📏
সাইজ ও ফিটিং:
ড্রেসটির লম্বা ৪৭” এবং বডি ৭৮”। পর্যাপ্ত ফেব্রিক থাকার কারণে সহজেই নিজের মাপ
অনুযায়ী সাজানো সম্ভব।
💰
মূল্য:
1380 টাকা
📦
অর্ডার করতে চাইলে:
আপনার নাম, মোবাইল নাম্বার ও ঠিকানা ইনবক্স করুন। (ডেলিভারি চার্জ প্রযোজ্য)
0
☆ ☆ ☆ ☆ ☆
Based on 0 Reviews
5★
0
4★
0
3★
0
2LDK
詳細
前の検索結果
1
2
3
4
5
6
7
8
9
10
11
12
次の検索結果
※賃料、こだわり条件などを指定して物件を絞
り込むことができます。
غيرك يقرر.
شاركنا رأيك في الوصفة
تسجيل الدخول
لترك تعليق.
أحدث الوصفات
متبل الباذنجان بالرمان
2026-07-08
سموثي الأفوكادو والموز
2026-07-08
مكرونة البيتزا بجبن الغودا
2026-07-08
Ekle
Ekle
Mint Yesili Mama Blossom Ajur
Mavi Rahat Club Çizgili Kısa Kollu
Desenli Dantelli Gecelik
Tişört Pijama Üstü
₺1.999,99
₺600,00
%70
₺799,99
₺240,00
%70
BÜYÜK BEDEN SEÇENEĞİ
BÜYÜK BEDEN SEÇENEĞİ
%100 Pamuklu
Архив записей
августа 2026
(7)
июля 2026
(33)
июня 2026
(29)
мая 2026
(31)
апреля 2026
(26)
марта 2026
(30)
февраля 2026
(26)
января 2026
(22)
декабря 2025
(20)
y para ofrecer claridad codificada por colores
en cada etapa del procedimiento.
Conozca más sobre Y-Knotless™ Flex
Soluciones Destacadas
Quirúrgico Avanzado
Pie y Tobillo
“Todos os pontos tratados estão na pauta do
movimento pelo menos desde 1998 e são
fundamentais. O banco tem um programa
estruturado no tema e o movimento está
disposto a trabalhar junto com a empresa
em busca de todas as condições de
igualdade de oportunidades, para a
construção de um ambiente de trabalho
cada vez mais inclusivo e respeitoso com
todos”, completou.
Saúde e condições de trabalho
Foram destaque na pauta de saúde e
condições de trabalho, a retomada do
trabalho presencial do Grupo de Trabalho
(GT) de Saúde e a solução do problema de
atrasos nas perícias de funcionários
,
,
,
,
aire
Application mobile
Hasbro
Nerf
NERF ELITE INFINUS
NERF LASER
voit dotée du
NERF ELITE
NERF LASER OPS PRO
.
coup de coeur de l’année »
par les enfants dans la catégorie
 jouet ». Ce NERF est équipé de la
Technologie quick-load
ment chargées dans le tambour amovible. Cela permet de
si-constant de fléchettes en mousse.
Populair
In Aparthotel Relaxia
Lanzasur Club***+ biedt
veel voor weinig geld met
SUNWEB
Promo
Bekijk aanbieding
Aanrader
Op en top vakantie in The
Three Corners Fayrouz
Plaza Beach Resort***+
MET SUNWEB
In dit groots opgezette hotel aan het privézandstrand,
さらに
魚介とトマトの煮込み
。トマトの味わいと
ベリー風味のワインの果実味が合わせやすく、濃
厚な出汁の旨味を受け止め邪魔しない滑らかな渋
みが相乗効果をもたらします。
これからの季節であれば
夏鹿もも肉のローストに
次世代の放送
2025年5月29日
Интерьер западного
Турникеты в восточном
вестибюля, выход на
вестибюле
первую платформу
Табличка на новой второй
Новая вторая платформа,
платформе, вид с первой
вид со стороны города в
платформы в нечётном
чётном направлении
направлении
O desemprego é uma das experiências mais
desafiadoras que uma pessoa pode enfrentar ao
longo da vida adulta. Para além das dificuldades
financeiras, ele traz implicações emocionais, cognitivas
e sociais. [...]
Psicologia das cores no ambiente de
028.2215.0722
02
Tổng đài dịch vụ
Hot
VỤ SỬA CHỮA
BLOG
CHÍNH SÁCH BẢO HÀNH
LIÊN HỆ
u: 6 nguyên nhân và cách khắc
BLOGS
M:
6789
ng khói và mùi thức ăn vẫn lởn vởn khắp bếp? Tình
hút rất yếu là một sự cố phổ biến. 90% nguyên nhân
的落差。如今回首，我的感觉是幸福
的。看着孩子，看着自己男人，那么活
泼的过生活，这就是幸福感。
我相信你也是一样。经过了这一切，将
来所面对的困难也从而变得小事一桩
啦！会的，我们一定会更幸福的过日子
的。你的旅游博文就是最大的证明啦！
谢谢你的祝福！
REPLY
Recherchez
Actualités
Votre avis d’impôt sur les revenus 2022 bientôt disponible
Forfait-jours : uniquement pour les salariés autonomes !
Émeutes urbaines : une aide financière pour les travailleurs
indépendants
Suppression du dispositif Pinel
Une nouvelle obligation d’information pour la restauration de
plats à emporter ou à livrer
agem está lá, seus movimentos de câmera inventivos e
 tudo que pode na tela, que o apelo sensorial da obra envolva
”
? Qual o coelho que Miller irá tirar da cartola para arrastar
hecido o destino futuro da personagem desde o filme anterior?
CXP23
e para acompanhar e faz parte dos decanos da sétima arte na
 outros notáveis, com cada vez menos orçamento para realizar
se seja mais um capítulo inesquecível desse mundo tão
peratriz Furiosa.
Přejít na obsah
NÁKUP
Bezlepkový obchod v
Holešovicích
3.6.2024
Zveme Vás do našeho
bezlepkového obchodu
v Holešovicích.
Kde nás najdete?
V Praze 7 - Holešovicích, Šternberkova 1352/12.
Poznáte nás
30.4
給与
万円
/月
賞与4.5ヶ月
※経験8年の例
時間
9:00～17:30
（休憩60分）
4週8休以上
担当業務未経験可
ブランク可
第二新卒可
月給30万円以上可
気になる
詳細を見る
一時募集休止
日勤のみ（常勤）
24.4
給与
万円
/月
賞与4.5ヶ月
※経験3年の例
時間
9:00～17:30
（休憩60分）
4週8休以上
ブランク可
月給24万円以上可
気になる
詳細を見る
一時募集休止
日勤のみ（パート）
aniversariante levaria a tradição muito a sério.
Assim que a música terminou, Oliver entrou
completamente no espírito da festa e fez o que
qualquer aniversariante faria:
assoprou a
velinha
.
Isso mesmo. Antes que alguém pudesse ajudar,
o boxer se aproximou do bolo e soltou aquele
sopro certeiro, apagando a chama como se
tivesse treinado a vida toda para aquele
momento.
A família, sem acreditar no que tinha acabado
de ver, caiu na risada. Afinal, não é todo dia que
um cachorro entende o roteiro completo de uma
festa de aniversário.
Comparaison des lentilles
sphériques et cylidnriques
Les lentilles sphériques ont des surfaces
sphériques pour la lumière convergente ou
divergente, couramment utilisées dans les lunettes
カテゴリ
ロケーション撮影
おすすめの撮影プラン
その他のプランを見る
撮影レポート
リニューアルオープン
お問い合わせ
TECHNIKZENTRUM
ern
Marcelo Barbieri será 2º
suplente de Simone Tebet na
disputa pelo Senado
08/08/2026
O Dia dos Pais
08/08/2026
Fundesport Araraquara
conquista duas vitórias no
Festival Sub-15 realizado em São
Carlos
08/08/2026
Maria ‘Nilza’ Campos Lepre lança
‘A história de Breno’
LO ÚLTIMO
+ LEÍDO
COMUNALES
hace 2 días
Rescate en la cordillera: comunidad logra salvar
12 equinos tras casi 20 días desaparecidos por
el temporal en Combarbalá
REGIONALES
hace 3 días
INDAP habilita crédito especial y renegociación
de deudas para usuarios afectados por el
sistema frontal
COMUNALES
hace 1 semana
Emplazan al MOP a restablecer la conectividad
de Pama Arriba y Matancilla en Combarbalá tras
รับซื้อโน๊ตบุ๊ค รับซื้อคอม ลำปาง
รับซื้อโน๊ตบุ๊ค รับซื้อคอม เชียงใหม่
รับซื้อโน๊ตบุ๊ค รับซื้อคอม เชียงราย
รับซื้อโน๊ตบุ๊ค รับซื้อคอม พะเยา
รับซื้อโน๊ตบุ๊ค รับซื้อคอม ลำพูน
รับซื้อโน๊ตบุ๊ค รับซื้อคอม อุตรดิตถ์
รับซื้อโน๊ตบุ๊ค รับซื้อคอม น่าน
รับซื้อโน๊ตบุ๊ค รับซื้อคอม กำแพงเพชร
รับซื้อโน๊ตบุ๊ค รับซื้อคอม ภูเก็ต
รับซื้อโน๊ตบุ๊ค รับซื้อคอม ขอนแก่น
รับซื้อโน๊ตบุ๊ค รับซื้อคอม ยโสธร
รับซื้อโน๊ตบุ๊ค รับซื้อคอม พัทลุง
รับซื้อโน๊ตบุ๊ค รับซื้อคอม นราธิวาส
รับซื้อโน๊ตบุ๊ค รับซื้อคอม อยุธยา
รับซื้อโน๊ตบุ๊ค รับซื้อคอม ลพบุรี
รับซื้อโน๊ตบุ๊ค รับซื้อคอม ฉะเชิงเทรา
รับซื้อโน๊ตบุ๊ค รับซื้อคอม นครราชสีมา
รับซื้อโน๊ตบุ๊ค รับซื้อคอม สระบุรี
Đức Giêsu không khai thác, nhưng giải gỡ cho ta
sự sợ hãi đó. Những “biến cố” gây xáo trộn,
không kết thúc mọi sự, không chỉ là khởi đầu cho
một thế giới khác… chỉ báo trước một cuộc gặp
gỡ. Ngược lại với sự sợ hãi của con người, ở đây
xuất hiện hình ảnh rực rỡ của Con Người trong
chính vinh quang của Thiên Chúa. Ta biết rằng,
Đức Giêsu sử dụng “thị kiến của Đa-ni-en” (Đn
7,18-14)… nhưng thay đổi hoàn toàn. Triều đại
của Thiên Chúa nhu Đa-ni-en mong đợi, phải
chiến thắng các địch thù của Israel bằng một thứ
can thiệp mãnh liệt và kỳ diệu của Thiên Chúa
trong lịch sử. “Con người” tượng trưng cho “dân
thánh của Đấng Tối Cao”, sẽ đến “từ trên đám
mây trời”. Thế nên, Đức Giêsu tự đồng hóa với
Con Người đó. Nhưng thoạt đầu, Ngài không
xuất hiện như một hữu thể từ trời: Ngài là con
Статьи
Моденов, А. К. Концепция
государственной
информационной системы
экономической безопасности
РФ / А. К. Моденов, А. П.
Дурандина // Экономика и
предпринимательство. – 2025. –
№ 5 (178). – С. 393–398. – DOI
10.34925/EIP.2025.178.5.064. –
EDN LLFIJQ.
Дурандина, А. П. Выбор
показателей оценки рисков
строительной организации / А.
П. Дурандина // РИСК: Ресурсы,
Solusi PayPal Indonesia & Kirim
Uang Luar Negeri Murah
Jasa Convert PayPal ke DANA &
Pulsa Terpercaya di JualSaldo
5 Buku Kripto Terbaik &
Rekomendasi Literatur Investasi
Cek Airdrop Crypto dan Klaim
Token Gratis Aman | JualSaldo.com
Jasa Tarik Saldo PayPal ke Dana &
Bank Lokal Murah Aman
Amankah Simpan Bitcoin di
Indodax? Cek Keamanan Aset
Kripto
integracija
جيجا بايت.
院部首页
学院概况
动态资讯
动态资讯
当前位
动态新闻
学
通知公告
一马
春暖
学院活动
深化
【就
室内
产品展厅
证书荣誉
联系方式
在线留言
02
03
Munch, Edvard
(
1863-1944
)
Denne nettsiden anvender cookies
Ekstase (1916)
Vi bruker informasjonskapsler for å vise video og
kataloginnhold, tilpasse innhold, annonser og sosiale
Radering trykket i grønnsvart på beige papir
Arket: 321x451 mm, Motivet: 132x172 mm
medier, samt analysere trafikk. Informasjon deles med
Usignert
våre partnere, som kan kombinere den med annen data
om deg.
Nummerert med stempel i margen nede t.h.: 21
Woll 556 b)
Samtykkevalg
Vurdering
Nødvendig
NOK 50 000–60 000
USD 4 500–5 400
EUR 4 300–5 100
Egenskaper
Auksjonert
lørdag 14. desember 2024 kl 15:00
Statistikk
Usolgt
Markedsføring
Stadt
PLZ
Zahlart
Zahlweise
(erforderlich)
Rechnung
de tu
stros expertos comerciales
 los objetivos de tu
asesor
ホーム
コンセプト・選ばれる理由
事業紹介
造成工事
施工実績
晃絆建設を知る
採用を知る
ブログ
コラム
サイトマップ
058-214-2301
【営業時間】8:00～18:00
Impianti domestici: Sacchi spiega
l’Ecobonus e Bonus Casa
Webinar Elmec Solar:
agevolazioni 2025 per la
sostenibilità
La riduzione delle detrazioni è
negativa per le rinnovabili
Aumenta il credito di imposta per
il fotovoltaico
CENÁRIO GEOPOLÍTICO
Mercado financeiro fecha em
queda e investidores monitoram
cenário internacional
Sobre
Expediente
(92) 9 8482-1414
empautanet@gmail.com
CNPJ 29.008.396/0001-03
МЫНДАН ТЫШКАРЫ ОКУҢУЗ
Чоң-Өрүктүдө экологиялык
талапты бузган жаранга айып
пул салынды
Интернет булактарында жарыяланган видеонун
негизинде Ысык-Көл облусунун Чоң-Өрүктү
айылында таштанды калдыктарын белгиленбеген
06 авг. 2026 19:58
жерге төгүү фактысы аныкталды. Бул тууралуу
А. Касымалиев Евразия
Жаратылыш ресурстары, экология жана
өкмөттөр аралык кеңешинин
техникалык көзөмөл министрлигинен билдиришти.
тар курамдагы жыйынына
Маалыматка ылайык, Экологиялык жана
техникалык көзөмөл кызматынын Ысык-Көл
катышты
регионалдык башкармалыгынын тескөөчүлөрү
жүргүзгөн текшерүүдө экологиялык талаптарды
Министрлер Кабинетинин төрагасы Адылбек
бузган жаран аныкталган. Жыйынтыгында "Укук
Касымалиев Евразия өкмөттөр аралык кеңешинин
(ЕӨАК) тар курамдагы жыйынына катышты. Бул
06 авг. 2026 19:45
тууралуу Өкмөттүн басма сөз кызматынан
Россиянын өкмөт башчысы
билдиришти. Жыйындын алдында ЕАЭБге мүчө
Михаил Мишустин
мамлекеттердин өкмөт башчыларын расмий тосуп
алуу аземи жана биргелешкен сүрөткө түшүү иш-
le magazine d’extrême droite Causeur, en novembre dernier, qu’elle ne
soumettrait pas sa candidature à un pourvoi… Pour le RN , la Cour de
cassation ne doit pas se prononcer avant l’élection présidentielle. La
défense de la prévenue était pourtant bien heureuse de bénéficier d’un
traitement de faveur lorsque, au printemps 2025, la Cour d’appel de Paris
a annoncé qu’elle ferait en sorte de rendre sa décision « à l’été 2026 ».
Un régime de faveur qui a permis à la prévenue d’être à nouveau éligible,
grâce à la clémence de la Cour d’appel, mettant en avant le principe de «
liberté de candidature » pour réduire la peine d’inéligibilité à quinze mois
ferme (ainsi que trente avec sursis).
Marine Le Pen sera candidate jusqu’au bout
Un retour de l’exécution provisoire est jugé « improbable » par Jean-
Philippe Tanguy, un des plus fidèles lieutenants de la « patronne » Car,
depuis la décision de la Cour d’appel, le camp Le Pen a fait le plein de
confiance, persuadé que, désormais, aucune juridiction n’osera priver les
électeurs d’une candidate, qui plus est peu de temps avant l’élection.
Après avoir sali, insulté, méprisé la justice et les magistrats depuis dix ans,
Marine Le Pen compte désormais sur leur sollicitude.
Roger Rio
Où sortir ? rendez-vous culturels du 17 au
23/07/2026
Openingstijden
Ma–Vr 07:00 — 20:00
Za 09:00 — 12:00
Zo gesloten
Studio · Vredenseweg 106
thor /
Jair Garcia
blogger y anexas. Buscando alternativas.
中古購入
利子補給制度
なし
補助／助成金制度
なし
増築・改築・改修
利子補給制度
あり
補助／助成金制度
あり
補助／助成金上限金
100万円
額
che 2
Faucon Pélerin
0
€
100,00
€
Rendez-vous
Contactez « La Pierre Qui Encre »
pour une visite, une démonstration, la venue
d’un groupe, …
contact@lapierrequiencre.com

━━━━━━━━━━━━━━━━━━━━

#### To do:
Please reproduce, word for word, the records above from their first line up to and including the line containing "سموثي الأفوكادو والموز".

#### Output of the task:
📏
সাইজ ও ফিটিং:
ড্রেসটির লম্বা ৪৭” এবং বডি ৭৮”। পর্যাপ্ত ফেব্রিক থাকার কারণে সহজেই নিজের মাপ
অনুযায়ী সাজানো সম্ভব।
💰
মূল্য:
1380 টাকা
📦
অর্ডার করতে চাইলে:
আপনার নাম, মোবাইল নাম্বার ও ঠিকানা ইনবক্স করুন। (ডেলিভারি চার্জ প্রযোজ্য)
0
☆ ☆ ☆ ☆ ☆
Based on 0 Reviews
5★
0
4★
0
3★
0
2LDK
詳細
前の検索結果
1
2
3
4
5
6
7
8
9
10
11
12
次の検索結果
※賃料、こだわり条件などを指定して物件を絞
り込むことができます。
غيرك يقرر.
شاركنا رأيك في الوصفة
تسجيل الدخول
لترك تعليق.
أحدث الوصفات
متبل الباذنجان بالرمان
2026-07-08
سموثي الأفوكادو والموز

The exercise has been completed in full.